Cassie sighed. “I’m listening.”

“I went to the opening of a fabulous new restaurant last week, Le Petit Fou. It’s right up your alley: organic everything. I had watercress salad with the dearest little yellow tomatoes. The entrée was organic lamb’s shank on a bed of wild rice with truffles that melted like butter. If I closed my eyes I thought I was eating caviar, not mushrooms.” Diana walked over to the coffee table and examined a vase of purple irises. “The restaurant was divinely decorated: sea green walls and an orange mosaic floor.
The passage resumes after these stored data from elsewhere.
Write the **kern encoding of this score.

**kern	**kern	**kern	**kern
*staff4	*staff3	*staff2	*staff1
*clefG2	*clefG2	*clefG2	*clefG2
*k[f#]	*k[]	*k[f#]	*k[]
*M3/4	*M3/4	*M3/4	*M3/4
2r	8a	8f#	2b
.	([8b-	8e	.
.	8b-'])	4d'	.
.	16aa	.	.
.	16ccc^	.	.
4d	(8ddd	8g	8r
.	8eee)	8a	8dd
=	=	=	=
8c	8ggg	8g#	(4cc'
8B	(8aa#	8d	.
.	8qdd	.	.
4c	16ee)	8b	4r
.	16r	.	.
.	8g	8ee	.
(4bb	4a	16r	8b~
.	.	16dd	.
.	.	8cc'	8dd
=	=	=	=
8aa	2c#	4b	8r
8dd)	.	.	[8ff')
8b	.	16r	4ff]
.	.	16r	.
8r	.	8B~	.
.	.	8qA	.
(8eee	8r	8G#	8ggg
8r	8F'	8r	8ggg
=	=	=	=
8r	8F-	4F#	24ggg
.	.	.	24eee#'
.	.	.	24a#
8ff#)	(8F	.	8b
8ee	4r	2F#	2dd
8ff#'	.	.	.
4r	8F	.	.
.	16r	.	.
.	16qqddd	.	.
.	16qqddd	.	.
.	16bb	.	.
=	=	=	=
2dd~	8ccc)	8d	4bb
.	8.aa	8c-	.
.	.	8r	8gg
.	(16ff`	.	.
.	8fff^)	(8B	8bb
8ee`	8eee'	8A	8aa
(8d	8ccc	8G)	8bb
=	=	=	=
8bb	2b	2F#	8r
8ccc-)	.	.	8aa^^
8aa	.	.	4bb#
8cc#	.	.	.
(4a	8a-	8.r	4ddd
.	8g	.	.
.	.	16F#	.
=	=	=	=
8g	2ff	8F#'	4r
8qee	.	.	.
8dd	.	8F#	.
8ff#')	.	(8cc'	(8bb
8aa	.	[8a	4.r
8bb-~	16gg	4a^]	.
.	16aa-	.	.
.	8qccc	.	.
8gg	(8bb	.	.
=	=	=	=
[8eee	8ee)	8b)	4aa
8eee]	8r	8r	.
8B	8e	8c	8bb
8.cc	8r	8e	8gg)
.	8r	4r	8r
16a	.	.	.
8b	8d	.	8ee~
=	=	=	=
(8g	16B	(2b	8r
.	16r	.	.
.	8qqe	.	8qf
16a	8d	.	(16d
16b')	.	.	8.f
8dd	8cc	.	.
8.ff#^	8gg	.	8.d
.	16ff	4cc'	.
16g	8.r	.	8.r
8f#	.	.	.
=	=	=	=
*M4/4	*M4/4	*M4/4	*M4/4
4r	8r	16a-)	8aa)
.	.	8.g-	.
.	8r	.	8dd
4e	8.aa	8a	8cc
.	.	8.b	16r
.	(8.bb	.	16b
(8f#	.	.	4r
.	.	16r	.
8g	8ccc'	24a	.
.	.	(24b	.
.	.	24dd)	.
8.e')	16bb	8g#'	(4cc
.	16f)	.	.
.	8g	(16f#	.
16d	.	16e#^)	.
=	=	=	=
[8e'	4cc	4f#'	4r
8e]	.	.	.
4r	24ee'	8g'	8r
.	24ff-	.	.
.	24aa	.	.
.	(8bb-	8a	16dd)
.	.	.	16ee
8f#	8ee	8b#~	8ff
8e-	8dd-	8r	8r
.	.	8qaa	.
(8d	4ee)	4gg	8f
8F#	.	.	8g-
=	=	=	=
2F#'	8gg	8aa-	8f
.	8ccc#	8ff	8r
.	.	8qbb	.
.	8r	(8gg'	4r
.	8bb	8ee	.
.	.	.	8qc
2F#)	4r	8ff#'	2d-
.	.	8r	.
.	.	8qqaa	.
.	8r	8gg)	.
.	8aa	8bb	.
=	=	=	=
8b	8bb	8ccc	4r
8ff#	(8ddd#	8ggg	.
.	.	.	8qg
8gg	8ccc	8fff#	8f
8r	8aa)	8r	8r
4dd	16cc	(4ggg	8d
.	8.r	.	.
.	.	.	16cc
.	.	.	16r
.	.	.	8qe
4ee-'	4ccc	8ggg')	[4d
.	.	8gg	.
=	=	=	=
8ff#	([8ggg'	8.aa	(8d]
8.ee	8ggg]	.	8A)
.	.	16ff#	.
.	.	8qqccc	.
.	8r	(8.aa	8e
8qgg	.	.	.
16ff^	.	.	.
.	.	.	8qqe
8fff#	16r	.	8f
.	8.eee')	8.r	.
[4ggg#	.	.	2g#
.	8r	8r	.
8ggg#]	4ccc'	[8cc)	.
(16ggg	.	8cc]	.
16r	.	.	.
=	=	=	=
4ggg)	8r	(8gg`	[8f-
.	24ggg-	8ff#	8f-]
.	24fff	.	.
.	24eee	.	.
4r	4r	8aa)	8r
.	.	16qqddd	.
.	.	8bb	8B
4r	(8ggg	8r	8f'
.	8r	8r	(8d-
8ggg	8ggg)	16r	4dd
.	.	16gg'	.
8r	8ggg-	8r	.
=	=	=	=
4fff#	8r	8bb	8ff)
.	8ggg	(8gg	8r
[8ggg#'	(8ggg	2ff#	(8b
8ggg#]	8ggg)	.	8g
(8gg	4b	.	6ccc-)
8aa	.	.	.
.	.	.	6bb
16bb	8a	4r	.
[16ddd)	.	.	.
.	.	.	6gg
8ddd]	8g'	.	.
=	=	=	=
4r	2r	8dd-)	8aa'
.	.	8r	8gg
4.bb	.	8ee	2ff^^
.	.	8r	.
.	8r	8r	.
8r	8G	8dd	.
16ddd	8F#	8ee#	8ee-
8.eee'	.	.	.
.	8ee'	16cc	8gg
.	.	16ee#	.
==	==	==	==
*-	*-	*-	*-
The tables were covered with some sort of ‘green’ tablecloths, made from recycled dollar bills. Can you imagine? We were eating on money.” Diana pulled an iris out of the vase.

“Sounds delicious, but what does that have to do with Fenton’s?”

“I sat at a table with the young architect who designed the space. His name is James Parrish. Lovely man from Chicago, terribly young. I suppose everyone seems young these days.”

“Mother, I’m getting hungry from all this talk about food.”

“Wait till I finish. You always were impatient,” Diana huffed. “James works for an architecture firm in Chicago that specializes in interior design for restaurants. His mother is from San Francisco, and she flies out regularly to shop at Fenton’s. He said she has a whole closet of Fenton’s boxes. We started talking about Europe. James spent last summer in England and he raved about Harrods. Then he said the most fascinating thing. He said wouldn’t it be brilliant to have a food emporium on the ground floor of Fenton’s, like Harrods, but have everything organic and locally grown.” Diana paused to let the idea sink in.

“I said not the ground floor of course, Fenton’s isn’t a supermarket, but the basement has been a dead zone for years. A whole floor dedicated to stationery when no one writes letters anymore.”

“A food emporium,” Cassie repeated.

“Fresh fish caught in the bay, oysters, crab when it’s in season. Counters of vegetables you only find in the farmers market, those cheeses they make in Sonoma that smell so bad they taste good. Wines from Napa Valley, Ghirardelli chocolates, sourdough bread, sauces made by Michael Mina and Thomas Keller. Everything locally produced. And maybe a long counter with stools so you could sample bread and cheese, cut fruit, sliced vegetables. Not a true café because we’d keep the one on the fourth floor. It would have more the feel of a food bazaar, with the salespeople wearing aprons and white caps.”